I’m working a bunch of local stations with the little Vibroplex Code Mite Key. It’s taking some patience to keep my speed down, and keep correct spacing at this speed, but also quite satisfying to hear slow code again and carry on actual conversations with hams.
I’ve been hanging around the 7.055 MHz SKCC frequency.
I was surprised to work a new station in Cuba last night. I’ve made at least twenty contacts on this island previously, but this was my first “CL” contact. I was happy to work CL8CF in Baracoa, Guantanamo Cuba. The previous contacts have always been on 20-17- or 30 meters. I worked this station on 40 meters!
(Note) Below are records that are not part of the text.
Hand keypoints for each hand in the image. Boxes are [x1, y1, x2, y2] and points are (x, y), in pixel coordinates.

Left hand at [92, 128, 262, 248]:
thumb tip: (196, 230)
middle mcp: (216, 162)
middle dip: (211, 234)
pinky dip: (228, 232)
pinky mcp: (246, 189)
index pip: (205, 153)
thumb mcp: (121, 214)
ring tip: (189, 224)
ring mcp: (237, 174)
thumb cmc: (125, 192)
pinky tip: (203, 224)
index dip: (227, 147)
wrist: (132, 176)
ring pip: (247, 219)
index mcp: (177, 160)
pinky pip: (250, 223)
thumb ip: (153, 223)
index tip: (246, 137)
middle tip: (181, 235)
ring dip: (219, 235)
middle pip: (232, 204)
Apparently, this is a new band which is open to a new generation of hams in Cuba and they’re limited to 10 watts of power.
I listen to Arnie Coro (CO2KK) on the Short Wave bands and his “DX’ers” program in the winter months. A few years ago, I came close to working him and wrote him about the contact. He mentioned it on his SWL program and I have a recording of it on a cassette tape, but it’s a very poor quality. Although I could hear him, he couldn’t copy my entire call sign.
I like the percussion rhythms of Cuban music and consider all music to be a “universal language”. I chose the above video because of the music.
I can’t find much information on the web about Ham Radio in Cuba; but found the above video and wanted to share it with my readers. I no longer find the call signs of the previous Cubans stations I’ve worked on the normal data bases. I assume those stations are tightly controlled and difficult to retain. The most common call I now hear from there is CO8LY.
The new small “key” is working well. I’ll be hanging around the slower portions of the bands and enjoying QSO’s until the DX bug returns. I’m glad I found this key. I’ll use it in the field because it’s so small and lightweight. Despite it’s small size, it’s functional.